● Exercise instructions:
Copy the records word for word, everything from the line containing "Figure 1_ Data.xlsx" down to the line containing "to cut through", both of those lines included. Leave out any pictures.

_____

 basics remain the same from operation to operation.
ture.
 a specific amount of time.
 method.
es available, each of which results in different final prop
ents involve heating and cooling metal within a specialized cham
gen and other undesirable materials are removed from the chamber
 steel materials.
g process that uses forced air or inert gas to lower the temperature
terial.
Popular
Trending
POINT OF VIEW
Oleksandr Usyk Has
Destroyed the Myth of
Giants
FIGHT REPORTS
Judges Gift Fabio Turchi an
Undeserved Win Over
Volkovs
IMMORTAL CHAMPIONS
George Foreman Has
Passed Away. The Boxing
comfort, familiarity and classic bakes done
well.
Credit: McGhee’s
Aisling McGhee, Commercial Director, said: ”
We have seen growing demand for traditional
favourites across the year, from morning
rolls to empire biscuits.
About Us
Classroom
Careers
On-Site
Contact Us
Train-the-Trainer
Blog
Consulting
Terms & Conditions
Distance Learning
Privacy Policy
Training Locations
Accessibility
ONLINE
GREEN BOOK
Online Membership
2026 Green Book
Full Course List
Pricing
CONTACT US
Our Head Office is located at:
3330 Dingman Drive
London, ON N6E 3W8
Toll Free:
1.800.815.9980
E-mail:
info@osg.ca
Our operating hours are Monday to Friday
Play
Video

_____

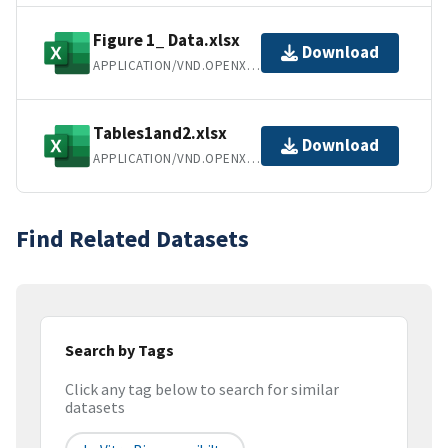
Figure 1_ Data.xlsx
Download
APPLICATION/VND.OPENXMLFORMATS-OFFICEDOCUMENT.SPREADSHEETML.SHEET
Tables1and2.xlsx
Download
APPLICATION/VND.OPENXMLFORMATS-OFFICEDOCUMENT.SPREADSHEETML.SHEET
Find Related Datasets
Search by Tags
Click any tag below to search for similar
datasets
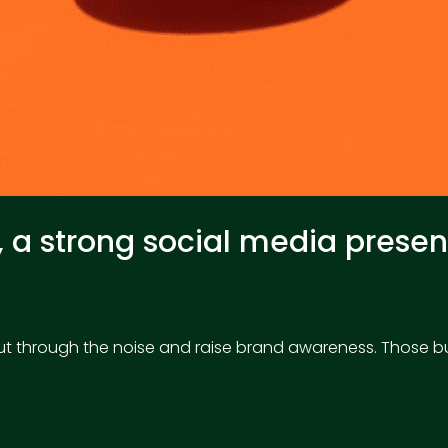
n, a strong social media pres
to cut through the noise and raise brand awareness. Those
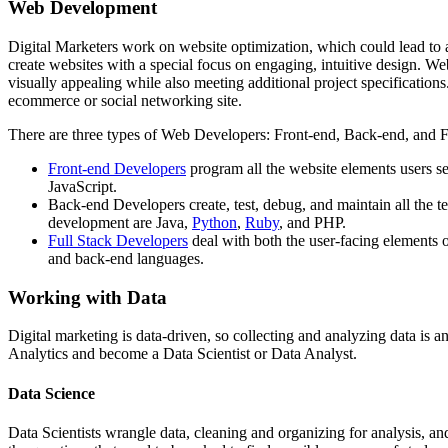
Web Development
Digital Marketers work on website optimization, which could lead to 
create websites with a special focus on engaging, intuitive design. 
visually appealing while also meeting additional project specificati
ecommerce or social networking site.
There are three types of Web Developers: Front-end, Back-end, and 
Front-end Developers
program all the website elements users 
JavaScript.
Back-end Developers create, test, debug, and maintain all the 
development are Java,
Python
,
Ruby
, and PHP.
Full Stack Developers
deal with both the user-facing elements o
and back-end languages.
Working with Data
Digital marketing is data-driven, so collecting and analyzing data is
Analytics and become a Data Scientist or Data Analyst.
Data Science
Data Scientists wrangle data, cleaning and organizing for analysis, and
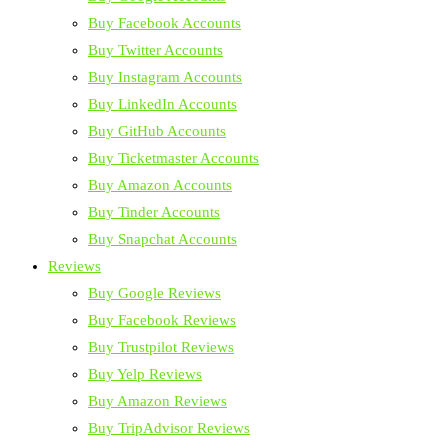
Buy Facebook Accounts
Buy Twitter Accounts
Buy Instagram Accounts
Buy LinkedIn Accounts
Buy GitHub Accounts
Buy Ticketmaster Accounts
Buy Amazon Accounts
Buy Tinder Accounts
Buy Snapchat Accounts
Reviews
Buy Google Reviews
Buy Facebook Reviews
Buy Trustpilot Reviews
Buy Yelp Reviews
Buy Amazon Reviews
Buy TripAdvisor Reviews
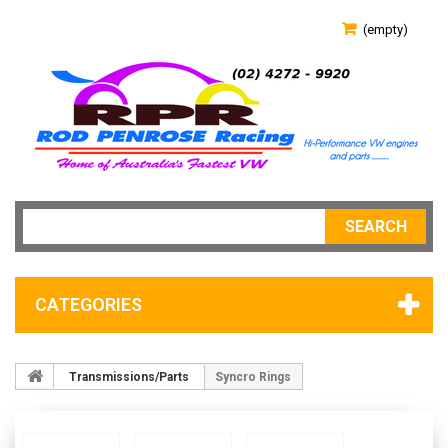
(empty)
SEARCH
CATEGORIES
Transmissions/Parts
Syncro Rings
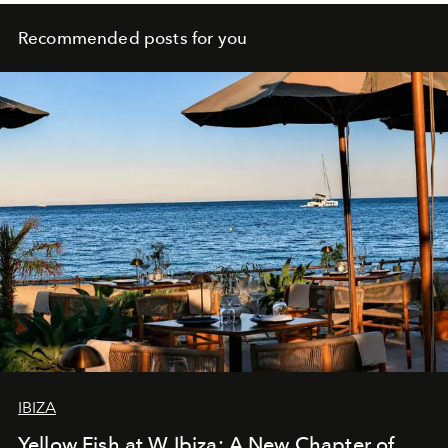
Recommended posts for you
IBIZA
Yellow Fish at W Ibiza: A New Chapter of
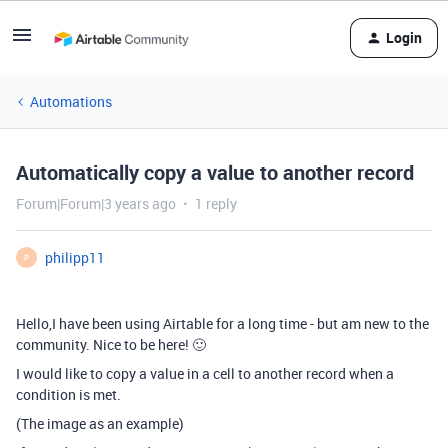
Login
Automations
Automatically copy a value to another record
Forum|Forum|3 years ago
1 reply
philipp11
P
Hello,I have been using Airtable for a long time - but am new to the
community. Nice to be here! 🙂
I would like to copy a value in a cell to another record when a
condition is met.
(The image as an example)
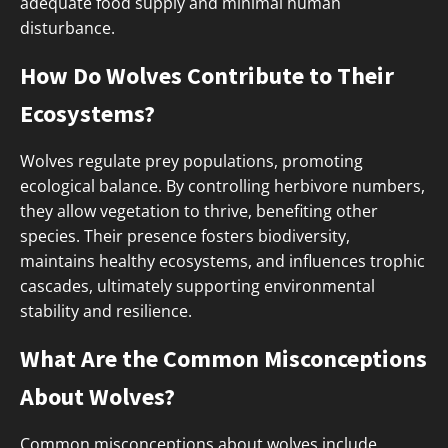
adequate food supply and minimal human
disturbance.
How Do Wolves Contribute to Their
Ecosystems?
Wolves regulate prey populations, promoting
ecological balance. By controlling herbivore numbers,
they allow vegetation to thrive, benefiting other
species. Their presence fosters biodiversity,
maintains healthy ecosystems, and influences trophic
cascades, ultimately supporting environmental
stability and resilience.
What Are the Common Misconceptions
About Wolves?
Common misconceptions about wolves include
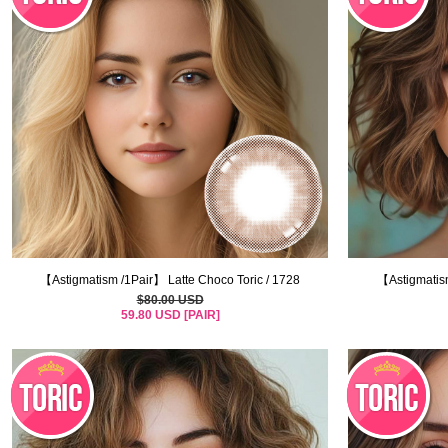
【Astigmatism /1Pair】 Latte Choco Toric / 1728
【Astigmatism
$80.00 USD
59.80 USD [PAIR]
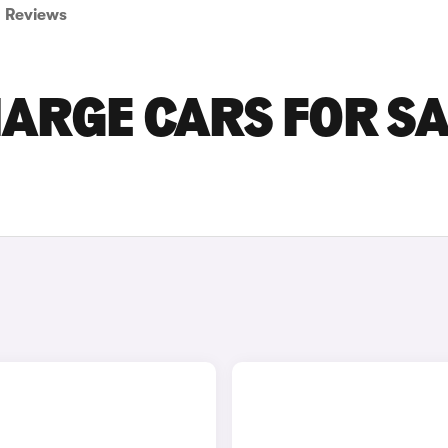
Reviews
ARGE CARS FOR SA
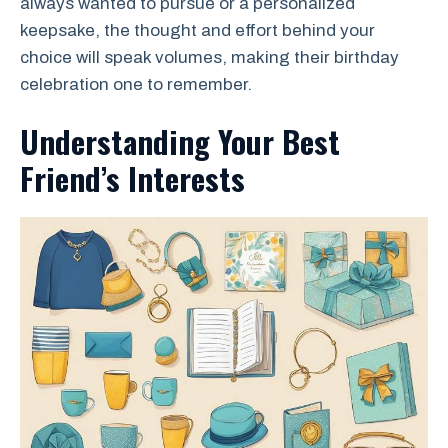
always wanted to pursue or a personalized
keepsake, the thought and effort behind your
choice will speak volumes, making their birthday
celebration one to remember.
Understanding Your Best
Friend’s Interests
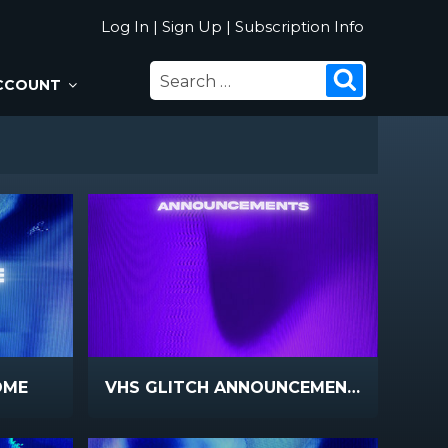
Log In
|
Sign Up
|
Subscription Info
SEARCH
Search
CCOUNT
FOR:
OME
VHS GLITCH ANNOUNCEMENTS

_____

● Exercise solution:
Figure 1_ Data.xlsx
Download
APPLICATION/VND.OPENXMLFORMATS-OFFICEDOCUMENT.SPREADSHEETML.SHEET
Tables1and2.xlsx
Download
APPLICATION/VND.OPENXMLFORMATS-OFFICEDOCUMENT.SPREADSHEETML.SHEET
Find Related Datasets
Search by Tags
Click any tag below to search for similar
datasets
n, a strong social media pres
to cut through the noise and raise brand awareness. Those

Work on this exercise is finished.